> [Required action]
Please write out, exactly as given, every line of the entries below up to and including the line with "REPORTING A HAZARD OR REQUESTING REPAIRS".

> [Information]

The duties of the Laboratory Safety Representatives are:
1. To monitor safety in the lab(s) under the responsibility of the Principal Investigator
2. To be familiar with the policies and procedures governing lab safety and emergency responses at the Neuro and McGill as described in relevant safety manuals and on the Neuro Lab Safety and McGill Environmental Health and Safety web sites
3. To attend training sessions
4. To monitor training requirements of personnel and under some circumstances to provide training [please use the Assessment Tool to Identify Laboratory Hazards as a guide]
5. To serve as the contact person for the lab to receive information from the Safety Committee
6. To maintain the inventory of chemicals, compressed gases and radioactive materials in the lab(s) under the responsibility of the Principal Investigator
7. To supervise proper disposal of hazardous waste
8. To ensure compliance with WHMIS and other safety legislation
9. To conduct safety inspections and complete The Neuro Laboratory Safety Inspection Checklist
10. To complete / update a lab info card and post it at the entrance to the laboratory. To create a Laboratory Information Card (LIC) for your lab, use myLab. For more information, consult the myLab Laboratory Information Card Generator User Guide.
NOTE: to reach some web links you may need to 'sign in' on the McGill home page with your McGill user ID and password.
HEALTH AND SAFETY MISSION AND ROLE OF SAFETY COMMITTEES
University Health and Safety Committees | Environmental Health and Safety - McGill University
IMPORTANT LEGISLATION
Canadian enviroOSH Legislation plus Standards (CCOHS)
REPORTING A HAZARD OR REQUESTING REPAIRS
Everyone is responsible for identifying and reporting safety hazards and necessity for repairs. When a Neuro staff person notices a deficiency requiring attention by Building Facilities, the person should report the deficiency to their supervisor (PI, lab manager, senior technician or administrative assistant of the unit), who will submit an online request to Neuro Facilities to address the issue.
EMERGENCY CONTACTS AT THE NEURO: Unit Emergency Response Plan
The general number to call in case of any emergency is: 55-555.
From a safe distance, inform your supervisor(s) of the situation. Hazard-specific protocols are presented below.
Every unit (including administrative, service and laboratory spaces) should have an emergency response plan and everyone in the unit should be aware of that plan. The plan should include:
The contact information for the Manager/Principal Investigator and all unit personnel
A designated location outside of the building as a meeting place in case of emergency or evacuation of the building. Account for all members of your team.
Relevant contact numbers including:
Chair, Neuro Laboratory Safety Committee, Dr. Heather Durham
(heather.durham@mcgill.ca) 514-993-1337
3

> [Result of this exercise]
The duties of the Laboratory Safety Representatives are:
1. To monitor safety in the lab(s) under the responsibility of the Principal Investigator
2. To be familiar with the policies and procedures governing lab safety and emergency responses at the Neuro and McGill as described in relevant safety manuals and on the Neuro Lab Safety and McGill Environmental Health and Safety web sites
3. To attend training sessions
4. To monitor training requirements of personnel and under some circumstances to provide training [please use the Assessment Tool to Identify Laboratory Hazards as a guide]
5. To serve as the contact person for the lab to receive information from the Safety Committee
6. To maintain the inventory of chemicals, compressed gases and radioactive materials in the lab(s) under the responsibility of the Principal Investigator
7. To supervise proper disposal of hazardous waste
8. To ensure compliance with WHMIS and other safety legislation
9. To conduct safety inspections and complete The Neuro Laboratory Safety Inspection Checklist
10. To complete / update a lab info card and post it at the entrance to the laboratory. To create a Laboratory Information Card (LIC) for your lab, use myLab. For more information, consult the myLab Laboratory Information Card Generator User Guide.
NOTE: to reach some web links you may need to 'sign in' on the McGill home page with your McGill user ID and password.
HEALTH AND SAFETY MISSION AND ROLE OF SAFETY COMMITTEES
University Health and Safety Committees | Environmental Health and Safety - McGill University
IMPORTANT LEGISLATION
Canadian enviroOSH Legislation plus Standards (CCOHS)
REPORTING A HAZARD OR REQUESTING REPAIRS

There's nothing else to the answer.